How a Greenwich Village brownstone became known as the ‘House of Death’

October 12, 2018

Photo of 14 West 10th Street via Wikimedia; Photo of Mark Twain via Wikimedia

Despite its picturesque exterior, the building at 14 West 10th Street in Greenwich Village has a not-so-cute history. Since being constructed in the 1850s near the start of the Civil War, 22 people have died in the home, referred to as the House of Death. And as the New York Post reported, some of their spirits allegedly have never left. Residents have reported sightings of the spirit of Samuel Clemens aka Mark Twain, who lived at the building between 1900 and 1901, and other bone-chilling ghosts who have haunted the Greenwich Village block for over a century.
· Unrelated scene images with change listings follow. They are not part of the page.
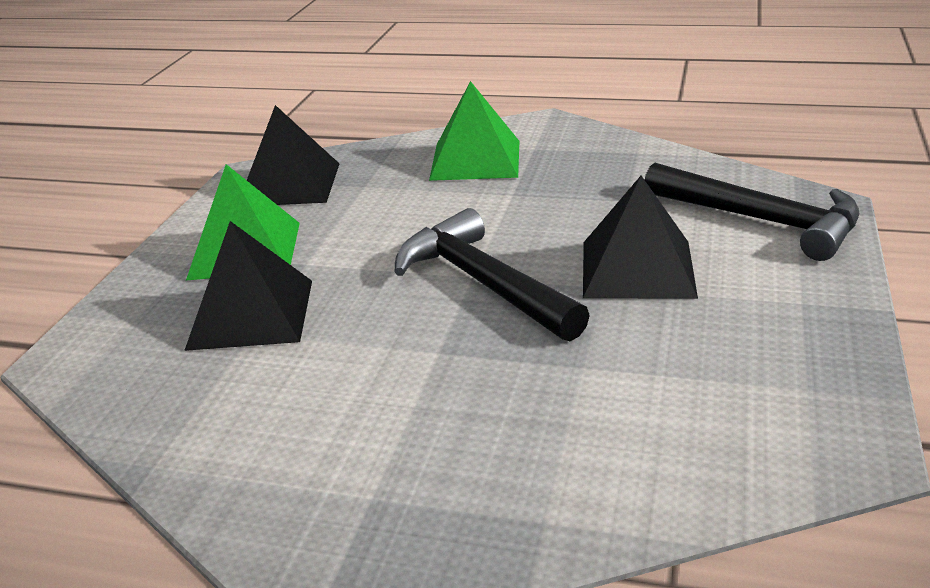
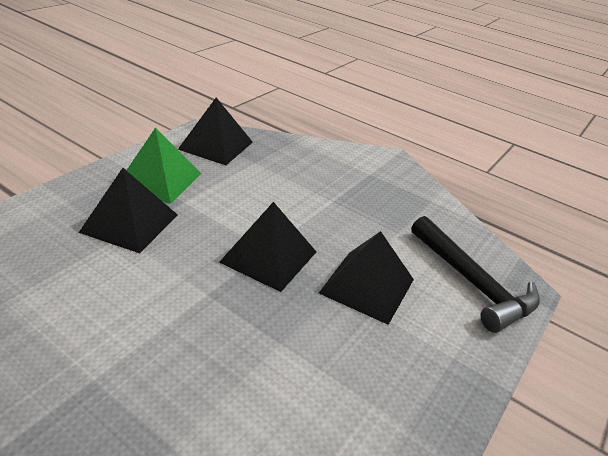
camera: 15 degrees right, 5 degrees up
(475, 160) = (330, 168): green pyramid -> none
(483, 283) = (268, 257): black hammer -> black pyramid

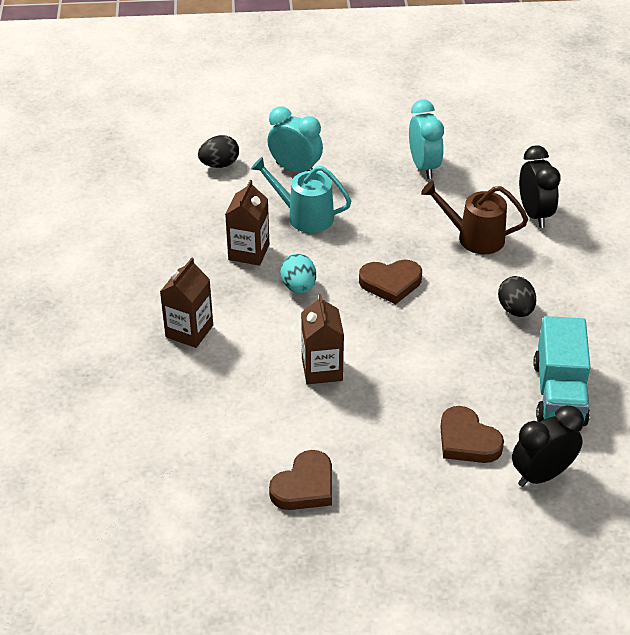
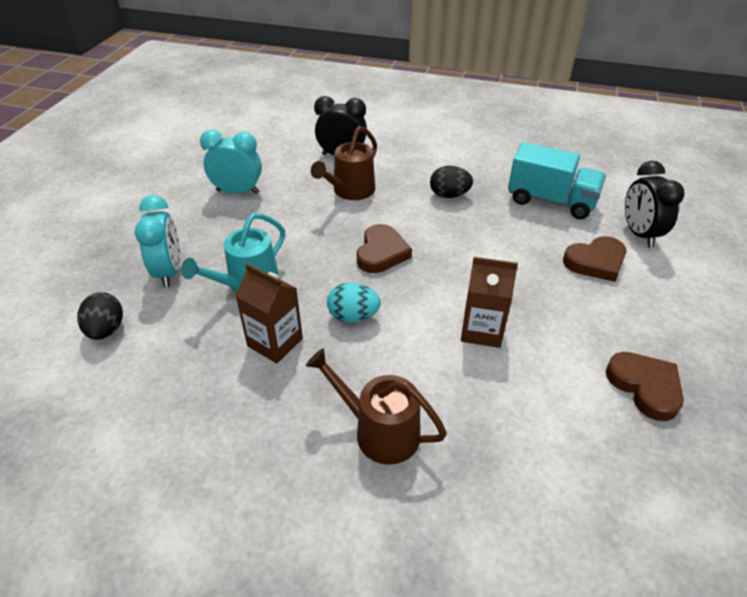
camera: 70 degrees left, 0 degrees up
(189, 331) = (379, 431): brown carton -> brown watering can
(295, 169) = (169, 272): turquoise clock -> turquoise clock turned 120 degrees clockwise

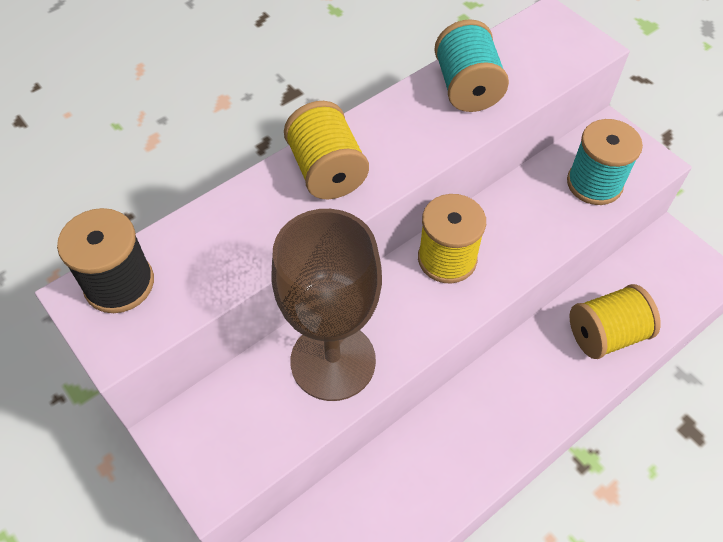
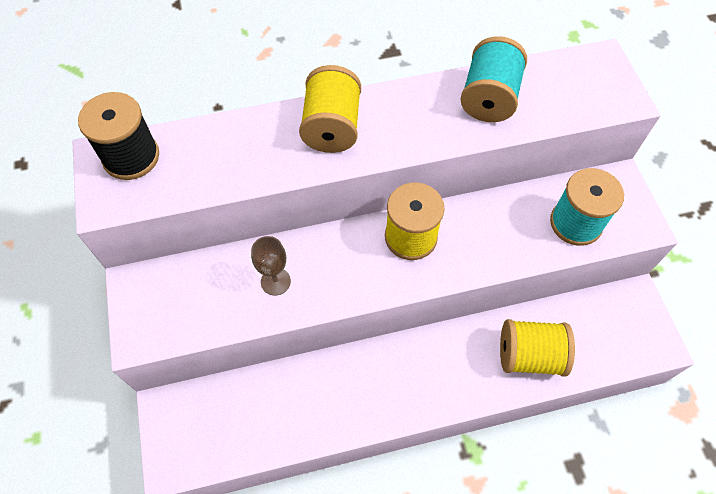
camera: 25 degrees right, 5 degrees up
(333, 361) = (275, 281): brown goblet -> brown goblet, size x0.41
Located near Washington Square Park, No. 14 was home to many NYC big-wigs, including the wife of James Boorman Johnson, who founded the Metropolitan Underground Railroad. Twain, who only lived in the home for one year and died in Connecticut, is said to still haunt the home.

Sightings of the author in a white suit have been reported on the first floor and near the staircase. In the 1930s, a mother and daughter said they saw a ghost resembling Twain sitting near a window. Allegedly, the spirit said, “My name is Clemens and I has a problem here I gotta settle.”

A few years after this sighting, the single-family home was converted into a 10-unit apartment building. The hauntings did not stop. According to the Post, actress Jan Bryant Bartell and her husband moved in 1957 into an apartment on the top floor of 14 West 10th Street. Almost immediately, Bartell felt a “monstrous moving shadow that loomed up behind her.”

In a memoir published years after she left the home, Bartell wrote about feeling a brush against the back of her neck and smelling a rotting odor throughout her apartment. One day she saw a vision of a man and she reached out to touch him. She wrote that she touched a “substance without substance. Chilly, damp. Diaphanous as marsh mist or a cloud of ether.”

Bartell and her husband called a paranormal expert and a medium to investigate. The medium felt something (or many things) dead under the floorboards, possibly a young girl, an aborted child, and a small gray cat. After unsuccessfully cleansing the home of any nasty spirits, the couple left the home.

Years later, an actual monster resided at 14 West 10th Street. In November of 1987, former attorney Joel Steinberg beat his partner’s six-year-old daughter into a coma, and later to death. Steinberg was convicted of first-degree manslaughter and later landed mandatory parole in 2004. The Post reported last year that Steinberg is currently living in an apartment in Harlem.

Despite its dark name, the House of Death may not be Manhattan’s most haunted house. Some say it’s the Merchant’s House Museum, where seven family members died in the home, their funerals held in the front parlor.